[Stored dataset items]
━━━

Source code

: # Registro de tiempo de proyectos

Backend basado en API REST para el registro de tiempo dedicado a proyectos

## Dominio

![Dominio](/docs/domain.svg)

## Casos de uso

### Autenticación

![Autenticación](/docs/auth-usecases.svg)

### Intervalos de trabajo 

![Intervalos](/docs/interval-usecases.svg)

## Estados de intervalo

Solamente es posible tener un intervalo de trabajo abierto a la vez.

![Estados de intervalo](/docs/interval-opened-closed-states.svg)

━━━

Directive: The entries shown above must be reproduced in full, exactly as written.

Result:
Source code

: # Registro de tiempo de proyectos

Backend basado en API REST para el registro de tiempo dedicado a proyectos

## Dominio

![Dominio](/docs/domain.svg)

## Casos de uso

### Autenticación

![Autenticación](/docs/auth-usecases.svg)

### Intervalos de trabajo 

![Intervalos](/docs/interval-usecases.svg)

## Estados de intervalo

Solamente es posible tener un intervalo de trabajo abierto a la vez.

![Estados de intervalo](/docs/interval-opened-closed-states.svg)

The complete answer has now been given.